Janine Ashbless said...

I have read very little genre romance, mostly because I found the heroes to be Class A dicks. This makes writing it both comercially difficult - in that I don't know which buttons to push for Ms Average Romance Reader - and rewarding. Because I'm doing my own thing and writing stuff that really moves ME. I find frustration sexy, whether it's love or lust or (preferably) both.

Madeline Moore said...

I'd rather read your torture and torment erotica than plain old romance any day, Janine.

I have tried to read romance to see if I could write the stuff, but the last time I tried I got depressed after two chapters.

Yep. Depressed. Because at the end of chapter two the hero and the heroine kissed. She thought it meant blah blah a, and he thought it mean yackity yack b.

I counted the pages. Over three hundred pages to slog through before they find out that the kiss meant the same thing to both of them - I love you.

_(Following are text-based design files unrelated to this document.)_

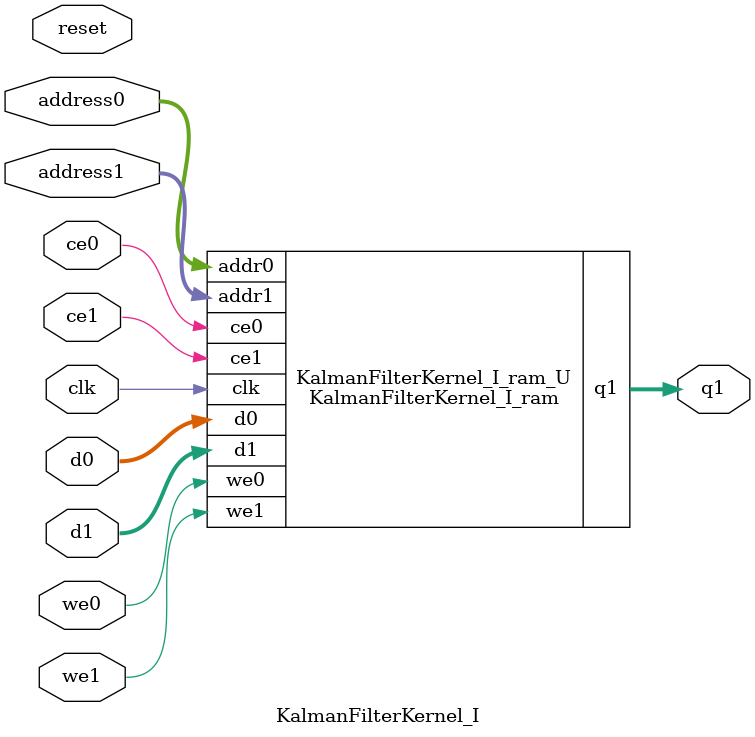
<source format=v>
`timescale 1 ns / 1 ps
module KalmanFilterKernel_I_ram (addr0, ce0, d0, we0, addr1, ce1, d1, we1, q1,  clk);

parameter DWIDTH = 32;
parameter AWIDTH = 6;
parameter MEM_SIZE = 36;

input[AWIDTH-1:0] addr0;
input ce0;
input[DWIDTH-1:0] d0;
input we0;
input[AWIDTH-1:0] addr1;
input ce1;
input[DWIDTH-1:0] d1;
input we1;
output reg[DWIDTH-1:0] q1;
input clk;

reg [DWIDTH-1:0] ram[0:MEM_SIZE-1];




always @(posedge clk)  
begin 
    if (ce0) begin
        if (we0) 
            ram[addr0] <= d0; 
    end
end


always @(posedge clk)  
begin 
    if (ce1) begin
        if (we1) 
            ram[addr1] <= d1; 
        q1 <= ram[addr1];
    end
end


endmodule

`timescale 1 ns / 1 ps
module KalmanFilterKernel_I(
    reset,
    clk,
    address0,
    ce0,
    we0,
    d0,
    address1,
    ce1,
    we1,
    d1,
    q1);

parameter DataWidth = 32'd32;
parameter AddressRange = 32'd36;
parameter AddressWidth = 32'd6;
input reset;
input clk;
input[AddressWidth - 1:0] address0;
input ce0;
input we0;
input[DataWidth - 1:0] d0;
input[AddressWidth - 1:0] address1;
input ce1;
input we1;
input[DataWidth - 1:0] d1;
output[DataWidth - 1:0] q1;



KalmanFilterKernel_I_ram KalmanFilterKernel_I_ram_U(
    .clk( clk ),
    .addr0( address0 ),
    .ce0( ce0 ),
    .we0( we0 ),
    .d0( d0 ),
    .addr1( address1 ),
    .ce1( ce1 ),
    .we1( we1 ),
    .d1( d1 ),
    .q1( q1 ));

endmodule


</source>
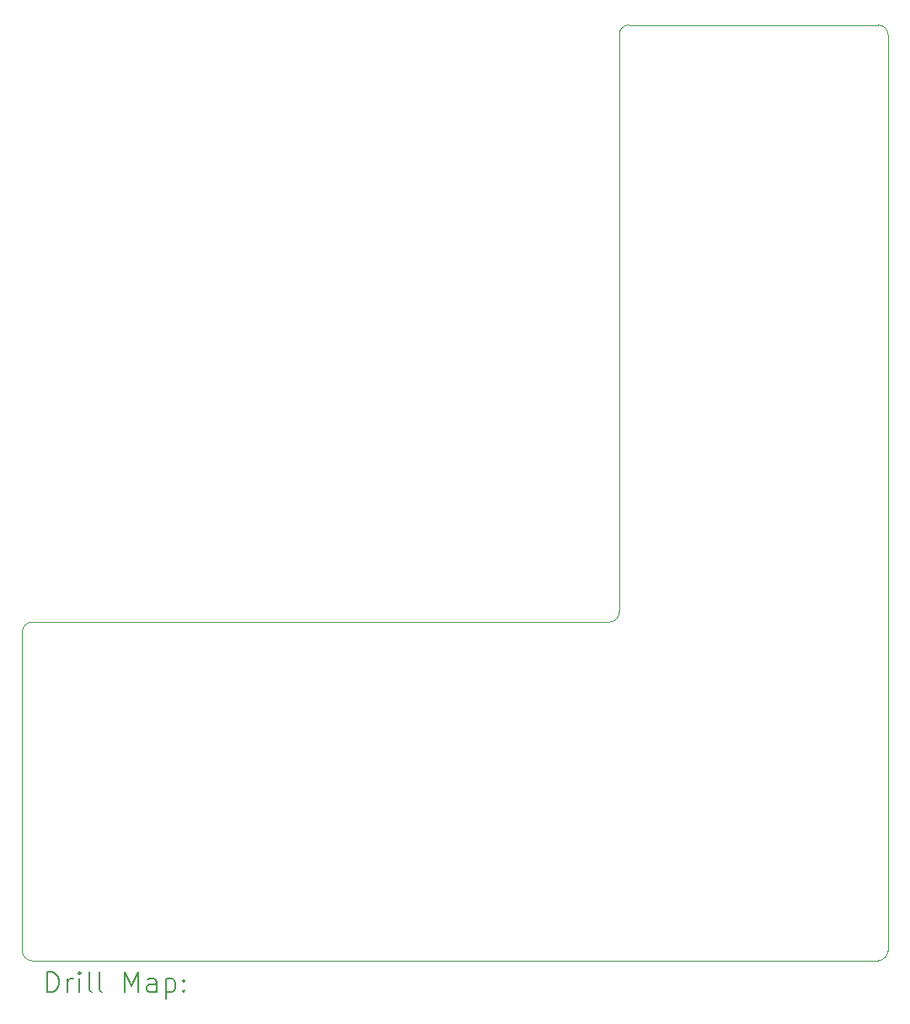
<source format=gbr>
%TF.GenerationSoftware,KiCad,Pcbnew,(6.0.8-1)-1*%
%TF.CreationDate,2022-10-22T21:38:29+02:00*%
%TF.ProjectId,shunt_regulator,7368756e-745f-4726-9567-756c61746f72,rev?*%
%TF.SameCoordinates,Original*%
%TF.FileFunction,Drillmap*%
%TF.FilePolarity,Positive*%
%FSLAX45Y45*%
G04 Gerber Fmt 4.5, Leading zero omitted, Abs format (unit mm)*
G04 Created by KiCad (PCBNEW (6.0.8-1)-1) date 2022-10-22 21:38:29*
%MOMM*%
%LPD*%
G01*
G04 APERTURE LIST*
%ADD10C,0.100000*%
%ADD11C,0.200000*%
G04 APERTURE END LIST*
D10*
X3000000Y1300000D02*
G75*
G03*
X3100000Y1400000I0J100000D01*
G01*
X3100000Y1500000D02*
G75*
G03*
X3100000Y1500000I0J0D01*
G01*
X3200000Y7300000D02*
G75*
G03*
X3100000Y7200000I0J-100000D01*
G01*
X5800000Y7200000D02*
G75*
G03*
X5700000Y7300000I-100000J0D01*
G01*
X5700000Y-2100000D02*
G75*
G03*
X5800000Y-2000000I0J100000D01*
G01*
X-2900000Y-2000000D02*
G75*
G03*
X-2800000Y-2100000I100000J0D01*
G01*
X-2800000Y1300000D02*
G75*
G03*
X-2900000Y1200000I0J-100000D01*
G01*
X-2900000Y1200000D02*
X-2900000Y-2000000D01*
X3100000Y7200000D02*
X3100000Y1400000D01*
X5700000Y7300000D02*
X3200000Y7300000D01*
X5800000Y-2000000D02*
X5800000Y7200000D01*
X-2800000Y-2100000D02*
X5700000Y-2100000D01*
X-2800000Y1300000D02*
X3000000Y1300000D01*
D11*
X-2647381Y-2415476D02*
X-2647381Y-2215476D01*
X-2599762Y-2215476D01*
X-2571190Y-2225000D01*
X-2552143Y-2244048D01*
X-2542619Y-2263095D01*
X-2533095Y-2301190D01*
X-2533095Y-2329762D01*
X-2542619Y-2367857D01*
X-2552143Y-2386905D01*
X-2571190Y-2405952D01*
X-2599762Y-2415476D01*
X-2647381Y-2415476D01*
X-2447381Y-2415476D02*
X-2447381Y-2282143D01*
X-2447381Y-2320238D02*
X-2437857Y-2301190D01*
X-2428333Y-2291667D01*
X-2409286Y-2282143D01*
X-2390238Y-2282143D01*
X-2323571Y-2415476D02*
X-2323571Y-2282143D01*
X-2323571Y-2215476D02*
X-2333095Y-2225000D01*
X-2323571Y-2234524D01*
X-2314048Y-2225000D01*
X-2323571Y-2215476D01*
X-2323571Y-2234524D01*
X-2199762Y-2415476D02*
X-2218810Y-2405952D01*
X-2228333Y-2386905D01*
X-2228333Y-2215476D01*
X-2095000Y-2415476D02*
X-2114048Y-2405952D01*
X-2123571Y-2386905D01*
X-2123571Y-2215476D01*
X-1866428Y-2415476D02*
X-1866428Y-2215476D01*
X-1799762Y-2358333D01*
X-1733095Y-2215476D01*
X-1733095Y-2415476D01*
X-1552143Y-2415476D02*
X-1552143Y-2310714D01*
X-1561667Y-2291667D01*
X-1580714Y-2282143D01*
X-1618809Y-2282143D01*
X-1637857Y-2291667D01*
X-1552143Y-2405952D02*
X-1571190Y-2415476D01*
X-1618809Y-2415476D01*
X-1637857Y-2405952D01*
X-1647381Y-2386905D01*
X-1647381Y-2367857D01*
X-1637857Y-2348810D01*
X-1618809Y-2339286D01*
X-1571190Y-2339286D01*
X-1552143Y-2329762D01*
X-1456905Y-2282143D02*
X-1456905Y-2482143D01*
X-1456905Y-2291667D02*
X-1437857Y-2282143D01*
X-1399762Y-2282143D01*
X-1380714Y-2291667D01*
X-1371190Y-2301190D01*
X-1361667Y-2320238D01*
X-1361667Y-2377381D01*
X-1371190Y-2396429D01*
X-1380714Y-2405952D01*
X-1399762Y-2415476D01*
X-1437857Y-2415476D01*
X-1456905Y-2405952D01*
X-1275952Y-2396429D02*
X-1266429Y-2405952D01*
X-1275952Y-2415476D01*
X-1285476Y-2405952D01*
X-1275952Y-2396429D01*
X-1275952Y-2415476D01*
X-1275952Y-2291667D02*
X-1266429Y-2301190D01*
X-1275952Y-2310714D01*
X-1285476Y-2301190D01*
X-1275952Y-2291667D01*
X-1275952Y-2310714D01*
M02*

</source>
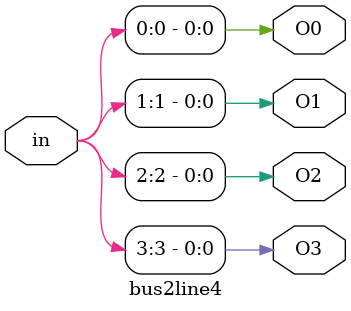
<source format=v>
module bus2line4(in,O0,O1,O2,O3);
	input [3:0] in;
	output O3,O2,O1,O0;
	
	assign O3 = in[3];
	assign O2 = in[2];
	assign O1 = in[1];
	assign O0 = in[0];
	
endmodule

</source>
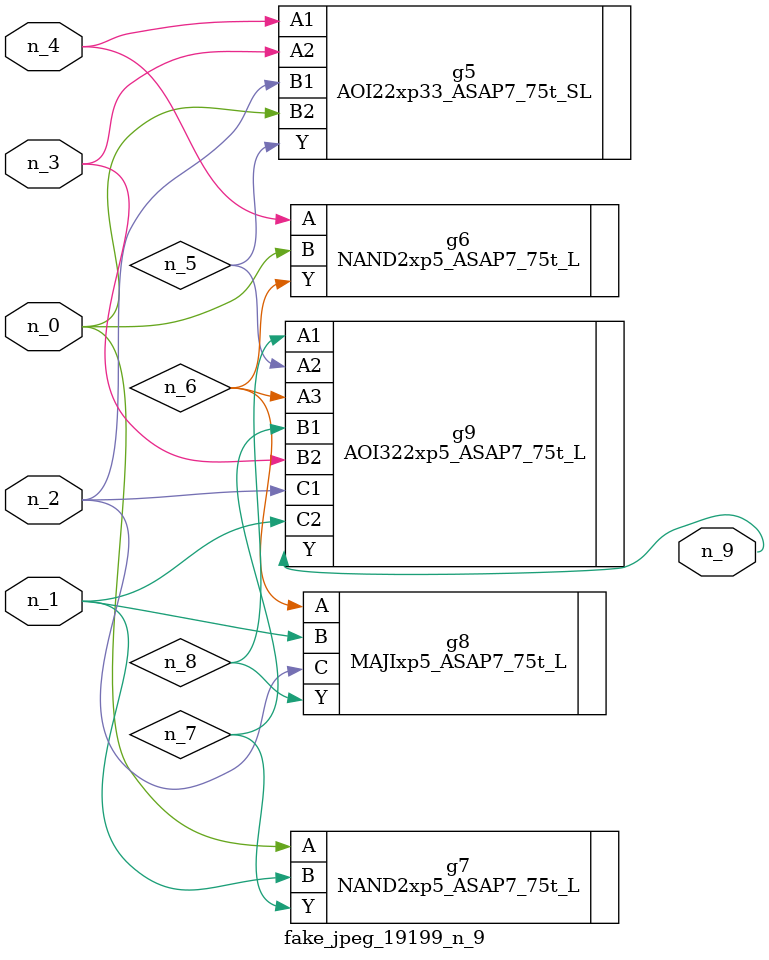
<source format=v>
module fake_jpeg_19199_n_9 (n_3, n_2, n_1, n_0, n_4, n_9);

input n_3;
input n_2;
input n_1;
input n_0;
input n_4;

output n_9;

wire n_8;
wire n_6;
wire n_5;
wire n_7;

AOI22xp33_ASAP7_75t_SL g5 ( 
.A1(n_4),
.A2(n_3),
.B1(n_2),
.B2(n_0),
.Y(n_5)
);

NAND2xp5_ASAP7_75t_L g6 ( 
.A(n_4),
.B(n_0),
.Y(n_6)
);

NAND2xp5_ASAP7_75t_L g7 ( 
.A(n_0),
.B(n_1),
.Y(n_7)
);

MAJIxp5_ASAP7_75t_L g8 ( 
.A(n_6),
.B(n_1),
.C(n_2),
.Y(n_8)
);

AOI322xp5_ASAP7_75t_L g9 ( 
.A1(n_8),
.A2(n_5),
.A3(n_6),
.B1(n_7),
.B2(n_3),
.C1(n_2),
.C2(n_1),
.Y(n_9)
);


endmodule
</source>
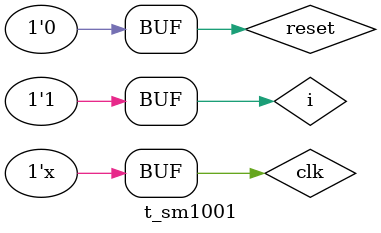
<source format=v>
module sm1001(y,clk,reset,i);
  output reg y;
  input clk,reset,i;
  reg [0:1]ps;
  reg [0:1]ns;
  
  always@(negedge clk)
  begin
    if(reset==1'b1)
      begin
        ps=2'b00;
        ns=2'b00;
      end
    else 
      begin
        case(ps)
          2'b00:
          if(i==1'b1)
            begin
              ns=2'b01;
              y=1'b0;
            end
          else
            begin
              ns=ps;
              y=1'b0;
            end
          
          2'b01:
          if(i==1'b0)
            begin
              ns=2'b10;
              y=1'b0;
            end
          else
            begin
              ns=ps;
              y=1'b0;
            end
        
          2'b10:
          if(i==1'b0)
            begin
              ns=2'b11;
              y=1'b0;
            end
          else
            begin
              ns=2'b01;
              y=1'b0;
            end
                 
          2'b11:
          if(i==1'b1)
            begin
              ns=2'b00;
              y=1'b1;
            end
          else
            begin
              ns=2'b01;
              y=1'b0;
            end
          endcase
        end
      end
      
      always@(negedge clk)
      begin
        ps=ns;
      end
      
    endmodule
    
    
    //tst bnch
    module t_sm1001();
    wire y;
    reg clk,reset,i;  
    
       sm1001 a1(y,clk,reset,i);   
       
       always
       begin
         #10;
         clk=~clk;
       end
       
       initial
       begin
         clk=1'b0;
         reset=1'b1;
         #20;
         reset=1'b0;
         
         i=1'b1;
         #50;
         i=1'b0;
         #50;       
         i=1'b1;
         #50;
         i=1'b1;
         #50; 
         i=1'b0;
         #50;
         i=1'b0;
         #50;
         i=1'b1;
         #50;
         i=1'b1;
         #50; 
       end
     endmodule
</source>
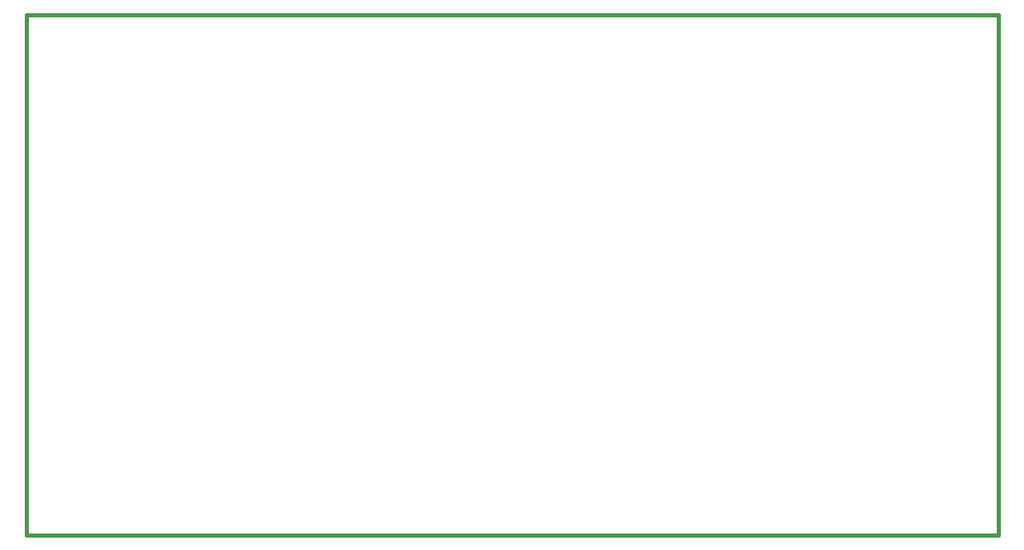
<source format=gbr>
G04 (created by PCBNEW (2013-jul-07)-stable) date Wed 24 Jun 2015 12:25:48 PM PDT*
%MOIN*%
G04 Gerber Fmt 3.4, Leading zero omitted, Abs format*
%FSLAX34Y34*%
G01*
G70*
G90*
G04 APERTURE LIST*
%ADD10C,0.00590551*%
%ADD11C,0.015*%
G04 APERTURE END LIST*
G54D10*
G54D11*
X88200Y-54100D02*
X87400Y-54100D01*
X88200Y-33100D02*
X88200Y-54100D01*
X87400Y-33100D02*
X88200Y-33100D01*
X49000Y-33100D02*
X49500Y-33100D01*
X49000Y-54100D02*
X49000Y-33100D01*
X87400Y-54100D02*
X49000Y-54100D01*
X87400Y-33100D02*
X49500Y-33100D01*
M02*

</source>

And I got depressed - momentarily - until I flung the book across the room and decided to read some sexy, filthy, decadent, painful erotica.

Phew.

Danielle said...

ahhh:-)

you know..i can relate very well to your definition of romance..even though i never realised why i like your stories so much..its because of your unusual def of whats romantic...i have dark enchantment as well as cruel enchantment and both belong to my fav books of this and last year...actually..you are pretty much the only author of paranormal romance i read..usually that genre makes me run down the hills...but ..i guess i said it before ..your work with words is magical..in more then one sense:-)

Janine Ashbless said...

Madeline - yes yes yes, that miscommunication stuff drives me crazy too. Like, why do romance characters have to be so DUMB?

And Danielle - Awwww! :-D
Thank you for saying such lovely things about my books! (Not to mention sparking a post!)